Unless you’ve been passed out at a bar you’ve probably heard about Map/Reduce, Hadoop or just the “cloud”. Afterall, it’s the “next big thing”, if you’re into that sort of stuff.
At work the “cloud”, Map/Reduce, analytics are all the hotness. I figured I’d try out the Hadoop Streaming API by piping data in and out with Ruby. I started out with a very small text file. Next I wrote the mapper which reads lines of text from STDIN and emits results through STDOUT.
The reducer would be as trivial as the mapper except that it needs to keep track of when the key changes. Unlike the standard reducer API which provides a key with all of its values, the streaming API doesn’t do that.

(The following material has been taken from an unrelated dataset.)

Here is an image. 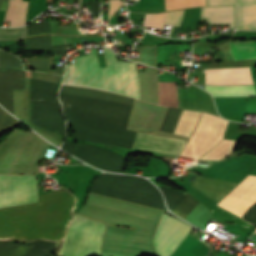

Besides that the reducer (at least in my trivial example) is rather simple.
The best part, is you can do all of this without ever setting up or using Hadoop! Now wait a minute, I thought I was trying out the Hadoop Streaming API. Well, you can do all the work and even test your mapper and reducer without using Hadoop. By simply piping data into and out of the mapper and reducer you can simulate what Hadoop will do. If you want to get real fancy pants you can throw in an intermediate sort before piping data to your reducer.
Check out my gist which does the minimal thing before getting Hadoop involved.
Pretty cool stuff I think. Now I just run this with a real cloudy Hadoop setup and everything will be real groovy!